# EXERCISE PROMPT:
Count the lines in the entries below that contain the word "Сроки", and reply with that number only.

# EXTRACTED MATERIAL:
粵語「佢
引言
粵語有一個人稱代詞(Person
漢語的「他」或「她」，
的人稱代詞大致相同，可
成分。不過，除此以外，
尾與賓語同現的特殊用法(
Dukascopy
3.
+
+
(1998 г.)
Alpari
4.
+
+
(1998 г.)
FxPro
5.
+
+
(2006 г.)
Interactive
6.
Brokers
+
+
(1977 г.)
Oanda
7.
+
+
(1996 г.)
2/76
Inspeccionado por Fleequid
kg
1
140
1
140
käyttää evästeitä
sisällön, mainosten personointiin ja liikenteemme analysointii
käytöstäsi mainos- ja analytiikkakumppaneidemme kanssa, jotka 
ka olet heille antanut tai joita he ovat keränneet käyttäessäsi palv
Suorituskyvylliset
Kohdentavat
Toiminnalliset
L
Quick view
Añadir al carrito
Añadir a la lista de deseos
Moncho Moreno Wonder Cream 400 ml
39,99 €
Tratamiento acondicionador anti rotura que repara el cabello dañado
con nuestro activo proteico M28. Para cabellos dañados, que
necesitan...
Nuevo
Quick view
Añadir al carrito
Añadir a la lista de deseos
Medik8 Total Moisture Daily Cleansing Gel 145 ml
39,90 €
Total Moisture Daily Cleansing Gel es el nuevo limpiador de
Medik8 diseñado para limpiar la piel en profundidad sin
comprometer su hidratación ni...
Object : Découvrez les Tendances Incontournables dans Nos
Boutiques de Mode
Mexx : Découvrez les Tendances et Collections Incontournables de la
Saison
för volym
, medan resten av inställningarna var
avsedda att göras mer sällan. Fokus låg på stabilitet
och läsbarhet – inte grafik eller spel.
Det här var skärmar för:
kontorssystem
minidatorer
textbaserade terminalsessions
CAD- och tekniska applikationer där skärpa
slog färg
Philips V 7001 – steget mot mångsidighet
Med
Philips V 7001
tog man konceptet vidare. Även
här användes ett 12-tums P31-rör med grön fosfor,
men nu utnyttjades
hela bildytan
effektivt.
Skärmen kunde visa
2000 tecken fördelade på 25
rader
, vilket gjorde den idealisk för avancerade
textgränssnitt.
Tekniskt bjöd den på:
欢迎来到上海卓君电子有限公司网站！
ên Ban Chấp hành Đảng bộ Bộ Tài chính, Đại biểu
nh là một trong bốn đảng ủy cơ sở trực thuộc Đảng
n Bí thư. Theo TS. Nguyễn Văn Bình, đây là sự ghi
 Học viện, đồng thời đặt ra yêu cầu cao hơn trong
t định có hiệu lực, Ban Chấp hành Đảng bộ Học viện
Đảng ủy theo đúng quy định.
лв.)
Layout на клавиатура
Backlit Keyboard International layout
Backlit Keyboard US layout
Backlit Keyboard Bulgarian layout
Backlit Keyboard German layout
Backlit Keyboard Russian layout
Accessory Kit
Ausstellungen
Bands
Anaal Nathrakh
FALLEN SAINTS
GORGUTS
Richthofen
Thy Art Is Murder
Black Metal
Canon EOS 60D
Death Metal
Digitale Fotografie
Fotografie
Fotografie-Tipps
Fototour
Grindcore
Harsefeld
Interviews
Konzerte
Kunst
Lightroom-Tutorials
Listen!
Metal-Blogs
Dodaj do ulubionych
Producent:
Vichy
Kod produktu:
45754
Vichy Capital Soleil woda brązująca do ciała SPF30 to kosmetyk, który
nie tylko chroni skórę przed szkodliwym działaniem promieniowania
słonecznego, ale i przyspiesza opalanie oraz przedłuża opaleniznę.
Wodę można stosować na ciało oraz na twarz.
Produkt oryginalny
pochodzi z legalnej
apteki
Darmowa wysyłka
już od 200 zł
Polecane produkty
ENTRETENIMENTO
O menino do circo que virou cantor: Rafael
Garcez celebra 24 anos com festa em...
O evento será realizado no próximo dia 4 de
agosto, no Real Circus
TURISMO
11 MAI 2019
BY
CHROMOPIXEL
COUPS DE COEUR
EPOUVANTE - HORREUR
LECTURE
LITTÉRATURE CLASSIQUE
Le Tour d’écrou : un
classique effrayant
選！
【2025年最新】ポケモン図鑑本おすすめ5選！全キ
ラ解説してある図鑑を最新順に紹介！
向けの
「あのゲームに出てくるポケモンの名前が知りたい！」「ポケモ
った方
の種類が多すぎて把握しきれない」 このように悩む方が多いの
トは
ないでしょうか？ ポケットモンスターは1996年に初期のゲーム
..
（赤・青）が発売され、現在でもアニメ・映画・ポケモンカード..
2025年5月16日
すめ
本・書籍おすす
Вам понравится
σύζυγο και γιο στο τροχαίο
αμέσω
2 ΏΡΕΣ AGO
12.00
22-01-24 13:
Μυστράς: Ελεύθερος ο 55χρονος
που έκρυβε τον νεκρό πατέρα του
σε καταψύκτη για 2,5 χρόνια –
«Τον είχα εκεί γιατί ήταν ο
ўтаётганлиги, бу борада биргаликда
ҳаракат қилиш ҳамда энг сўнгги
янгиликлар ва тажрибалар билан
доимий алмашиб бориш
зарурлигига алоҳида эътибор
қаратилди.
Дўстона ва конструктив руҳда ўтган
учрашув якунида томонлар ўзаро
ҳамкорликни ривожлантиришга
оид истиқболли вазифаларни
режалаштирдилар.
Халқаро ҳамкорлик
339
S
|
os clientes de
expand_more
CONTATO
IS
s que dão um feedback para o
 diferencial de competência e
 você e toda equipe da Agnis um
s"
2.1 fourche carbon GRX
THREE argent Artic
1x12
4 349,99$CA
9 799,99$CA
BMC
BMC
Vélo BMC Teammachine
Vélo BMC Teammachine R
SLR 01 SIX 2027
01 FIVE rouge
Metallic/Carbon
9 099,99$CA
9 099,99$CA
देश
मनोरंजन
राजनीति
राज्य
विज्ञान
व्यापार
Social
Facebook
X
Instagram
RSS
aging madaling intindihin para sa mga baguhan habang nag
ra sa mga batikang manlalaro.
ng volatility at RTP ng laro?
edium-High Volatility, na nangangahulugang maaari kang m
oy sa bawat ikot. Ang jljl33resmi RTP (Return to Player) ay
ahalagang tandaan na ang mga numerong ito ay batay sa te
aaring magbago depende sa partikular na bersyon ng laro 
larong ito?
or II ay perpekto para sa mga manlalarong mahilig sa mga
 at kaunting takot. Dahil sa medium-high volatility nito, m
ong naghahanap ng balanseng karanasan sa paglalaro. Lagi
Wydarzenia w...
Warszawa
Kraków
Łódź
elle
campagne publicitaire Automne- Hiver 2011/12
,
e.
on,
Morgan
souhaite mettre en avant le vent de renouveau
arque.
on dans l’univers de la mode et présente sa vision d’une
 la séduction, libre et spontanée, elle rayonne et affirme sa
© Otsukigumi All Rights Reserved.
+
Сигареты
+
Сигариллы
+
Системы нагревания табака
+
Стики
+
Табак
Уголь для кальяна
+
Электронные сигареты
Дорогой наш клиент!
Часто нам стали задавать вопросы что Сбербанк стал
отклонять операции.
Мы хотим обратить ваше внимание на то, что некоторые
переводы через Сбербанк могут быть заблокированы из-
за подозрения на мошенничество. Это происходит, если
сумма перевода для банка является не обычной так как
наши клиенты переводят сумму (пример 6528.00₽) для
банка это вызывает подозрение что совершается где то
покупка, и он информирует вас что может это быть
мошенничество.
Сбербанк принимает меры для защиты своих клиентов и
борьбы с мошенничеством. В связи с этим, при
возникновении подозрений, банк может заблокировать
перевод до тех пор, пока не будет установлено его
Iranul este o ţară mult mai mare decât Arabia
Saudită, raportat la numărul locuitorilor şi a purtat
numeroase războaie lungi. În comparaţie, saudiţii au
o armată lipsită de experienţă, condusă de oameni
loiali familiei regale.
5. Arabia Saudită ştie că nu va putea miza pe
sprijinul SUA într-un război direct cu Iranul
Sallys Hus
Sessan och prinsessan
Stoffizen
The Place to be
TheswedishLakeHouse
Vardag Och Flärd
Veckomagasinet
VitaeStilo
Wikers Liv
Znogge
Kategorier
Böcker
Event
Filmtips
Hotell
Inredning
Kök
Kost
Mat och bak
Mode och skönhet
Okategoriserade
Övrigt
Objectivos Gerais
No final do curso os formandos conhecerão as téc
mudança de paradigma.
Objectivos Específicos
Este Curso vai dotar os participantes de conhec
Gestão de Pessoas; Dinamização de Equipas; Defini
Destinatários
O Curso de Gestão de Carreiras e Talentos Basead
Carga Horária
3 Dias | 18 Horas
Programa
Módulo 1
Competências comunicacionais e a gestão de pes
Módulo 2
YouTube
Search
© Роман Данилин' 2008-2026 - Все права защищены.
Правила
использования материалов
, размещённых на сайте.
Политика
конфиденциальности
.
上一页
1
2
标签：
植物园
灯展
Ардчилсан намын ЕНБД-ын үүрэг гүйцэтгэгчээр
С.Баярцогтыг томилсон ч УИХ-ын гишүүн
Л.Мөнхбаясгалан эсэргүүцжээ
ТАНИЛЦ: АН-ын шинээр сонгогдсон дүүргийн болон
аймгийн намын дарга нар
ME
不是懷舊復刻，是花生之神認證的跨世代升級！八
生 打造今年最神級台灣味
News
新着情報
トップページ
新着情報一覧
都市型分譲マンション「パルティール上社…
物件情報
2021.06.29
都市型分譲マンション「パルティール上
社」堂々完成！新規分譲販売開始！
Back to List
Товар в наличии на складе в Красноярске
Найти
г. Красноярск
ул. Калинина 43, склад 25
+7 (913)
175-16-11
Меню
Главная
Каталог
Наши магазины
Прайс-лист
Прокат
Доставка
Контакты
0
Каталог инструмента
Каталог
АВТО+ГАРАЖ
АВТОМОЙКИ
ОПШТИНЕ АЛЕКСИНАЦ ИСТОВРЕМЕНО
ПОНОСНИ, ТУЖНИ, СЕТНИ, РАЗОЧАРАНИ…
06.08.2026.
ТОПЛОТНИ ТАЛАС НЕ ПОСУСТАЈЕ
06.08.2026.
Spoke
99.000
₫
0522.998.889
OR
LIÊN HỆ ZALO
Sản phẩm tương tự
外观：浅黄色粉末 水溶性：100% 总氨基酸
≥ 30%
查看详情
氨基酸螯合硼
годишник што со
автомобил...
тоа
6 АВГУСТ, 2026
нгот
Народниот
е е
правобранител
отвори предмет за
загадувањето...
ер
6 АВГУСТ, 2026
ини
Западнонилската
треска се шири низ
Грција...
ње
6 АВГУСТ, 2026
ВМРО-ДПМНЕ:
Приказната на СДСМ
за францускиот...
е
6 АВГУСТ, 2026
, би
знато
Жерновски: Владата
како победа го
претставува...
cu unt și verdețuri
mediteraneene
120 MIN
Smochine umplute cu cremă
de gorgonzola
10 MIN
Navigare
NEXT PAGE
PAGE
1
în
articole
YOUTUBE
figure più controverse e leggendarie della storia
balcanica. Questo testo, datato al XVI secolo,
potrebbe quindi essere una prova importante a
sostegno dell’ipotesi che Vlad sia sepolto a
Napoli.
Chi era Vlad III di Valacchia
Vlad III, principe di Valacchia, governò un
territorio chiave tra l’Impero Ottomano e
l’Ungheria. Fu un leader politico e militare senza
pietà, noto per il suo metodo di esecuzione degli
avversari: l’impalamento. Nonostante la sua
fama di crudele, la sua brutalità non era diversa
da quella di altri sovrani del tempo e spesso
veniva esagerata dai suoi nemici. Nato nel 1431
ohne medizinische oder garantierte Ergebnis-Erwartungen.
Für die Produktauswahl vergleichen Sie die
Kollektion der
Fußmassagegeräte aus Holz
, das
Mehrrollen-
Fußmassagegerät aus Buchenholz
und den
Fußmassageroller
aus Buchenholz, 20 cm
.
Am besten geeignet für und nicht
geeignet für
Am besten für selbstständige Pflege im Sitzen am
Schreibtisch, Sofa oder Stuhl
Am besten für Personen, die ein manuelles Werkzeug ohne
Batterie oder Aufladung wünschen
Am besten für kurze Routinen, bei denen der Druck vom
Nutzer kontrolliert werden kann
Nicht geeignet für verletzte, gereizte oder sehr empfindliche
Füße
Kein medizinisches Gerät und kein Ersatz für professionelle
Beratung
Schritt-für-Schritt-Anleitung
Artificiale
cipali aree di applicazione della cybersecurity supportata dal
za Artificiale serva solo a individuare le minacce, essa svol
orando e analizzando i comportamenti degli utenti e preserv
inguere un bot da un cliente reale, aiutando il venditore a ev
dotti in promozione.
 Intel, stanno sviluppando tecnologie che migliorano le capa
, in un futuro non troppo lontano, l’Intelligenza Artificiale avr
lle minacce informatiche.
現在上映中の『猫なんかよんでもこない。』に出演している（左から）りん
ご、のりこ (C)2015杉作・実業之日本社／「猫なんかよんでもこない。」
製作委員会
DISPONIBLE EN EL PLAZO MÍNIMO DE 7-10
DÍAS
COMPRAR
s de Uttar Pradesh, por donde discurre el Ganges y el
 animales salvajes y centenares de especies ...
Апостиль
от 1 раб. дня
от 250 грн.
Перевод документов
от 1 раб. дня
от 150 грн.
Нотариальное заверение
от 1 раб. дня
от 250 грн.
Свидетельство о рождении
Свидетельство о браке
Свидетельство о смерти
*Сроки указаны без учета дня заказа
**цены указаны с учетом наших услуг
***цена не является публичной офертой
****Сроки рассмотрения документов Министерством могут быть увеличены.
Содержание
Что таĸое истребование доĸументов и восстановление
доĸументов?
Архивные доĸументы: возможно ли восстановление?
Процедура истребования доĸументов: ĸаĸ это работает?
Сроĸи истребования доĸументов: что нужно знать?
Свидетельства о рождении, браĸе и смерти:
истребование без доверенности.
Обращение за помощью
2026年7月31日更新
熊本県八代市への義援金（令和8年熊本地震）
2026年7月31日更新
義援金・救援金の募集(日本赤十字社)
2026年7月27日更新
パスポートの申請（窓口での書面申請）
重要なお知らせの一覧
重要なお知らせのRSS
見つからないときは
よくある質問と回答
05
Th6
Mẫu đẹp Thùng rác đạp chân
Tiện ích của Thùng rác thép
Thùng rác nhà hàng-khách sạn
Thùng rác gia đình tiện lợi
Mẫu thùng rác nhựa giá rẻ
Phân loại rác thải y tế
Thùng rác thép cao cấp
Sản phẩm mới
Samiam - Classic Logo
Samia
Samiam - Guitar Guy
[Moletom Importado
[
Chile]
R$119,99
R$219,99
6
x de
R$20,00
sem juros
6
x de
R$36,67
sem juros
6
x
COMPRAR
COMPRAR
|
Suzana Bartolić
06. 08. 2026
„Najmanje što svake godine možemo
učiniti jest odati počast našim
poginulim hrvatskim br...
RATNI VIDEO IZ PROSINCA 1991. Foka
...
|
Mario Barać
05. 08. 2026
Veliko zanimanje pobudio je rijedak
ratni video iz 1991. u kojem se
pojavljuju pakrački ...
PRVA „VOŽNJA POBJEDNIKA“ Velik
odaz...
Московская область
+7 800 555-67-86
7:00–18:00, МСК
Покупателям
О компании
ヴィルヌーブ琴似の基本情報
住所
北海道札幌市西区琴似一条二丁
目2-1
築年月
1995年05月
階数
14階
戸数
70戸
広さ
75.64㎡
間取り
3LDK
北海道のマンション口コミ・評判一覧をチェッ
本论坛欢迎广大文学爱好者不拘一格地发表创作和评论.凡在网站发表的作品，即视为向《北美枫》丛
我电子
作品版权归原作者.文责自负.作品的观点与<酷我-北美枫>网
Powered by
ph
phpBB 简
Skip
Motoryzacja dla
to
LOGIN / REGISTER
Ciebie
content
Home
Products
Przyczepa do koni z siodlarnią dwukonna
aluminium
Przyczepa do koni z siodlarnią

# TASK ANSWER:
2